◆ Problem to work on:
Reproduce every line of the listing below word for word, but omit the pictures.

**** Data for processing ****

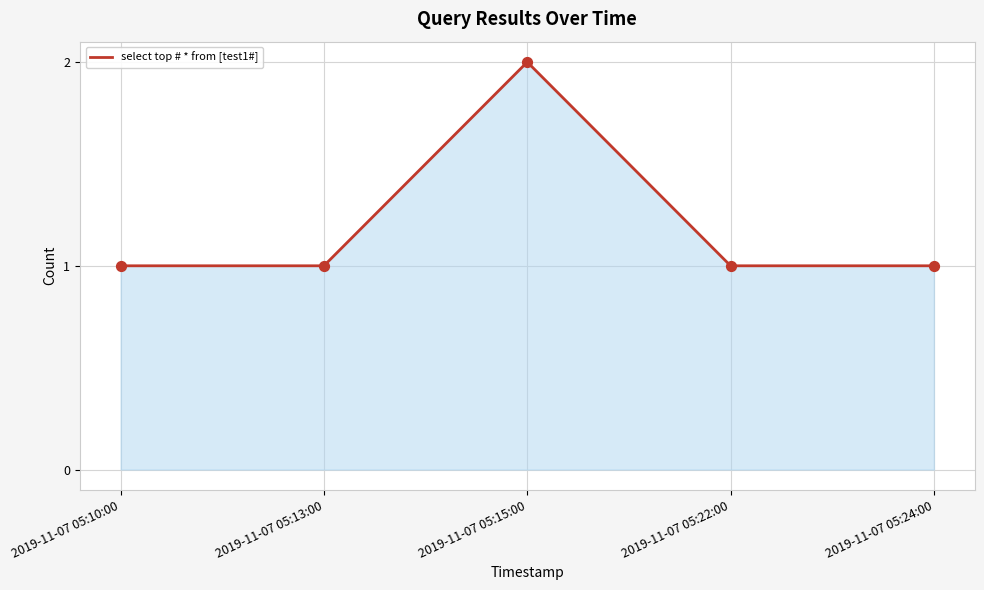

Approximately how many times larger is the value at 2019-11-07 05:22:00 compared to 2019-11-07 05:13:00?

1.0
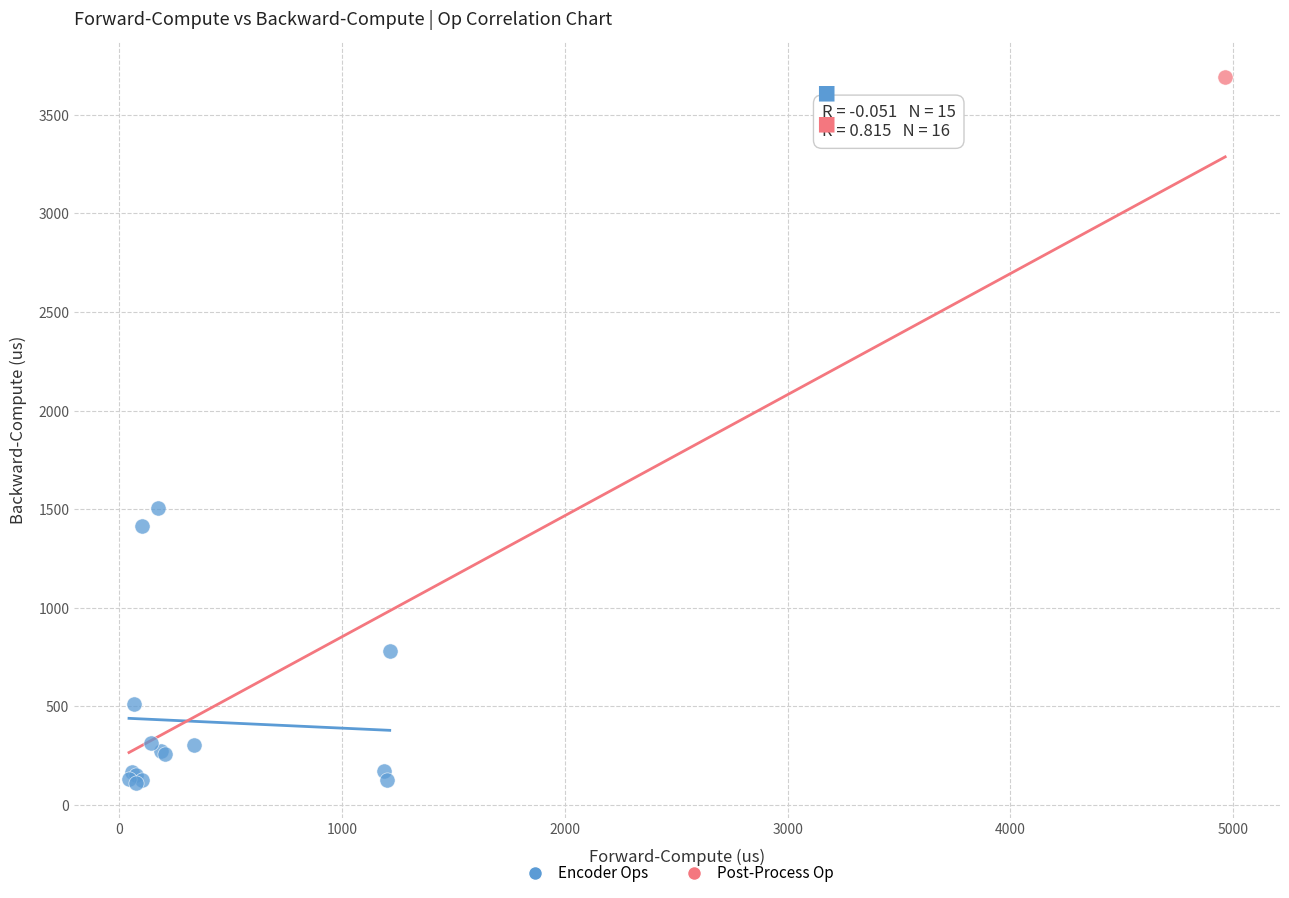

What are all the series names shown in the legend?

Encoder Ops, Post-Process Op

****

◆ Output:
Approximately how many times larger is the value at 2019-11-07 05:22:00 compared to 2019-11-07 05:13:00?

1.0

What are all the series names shown in the legend?

Encoder Ops, Post-Process Op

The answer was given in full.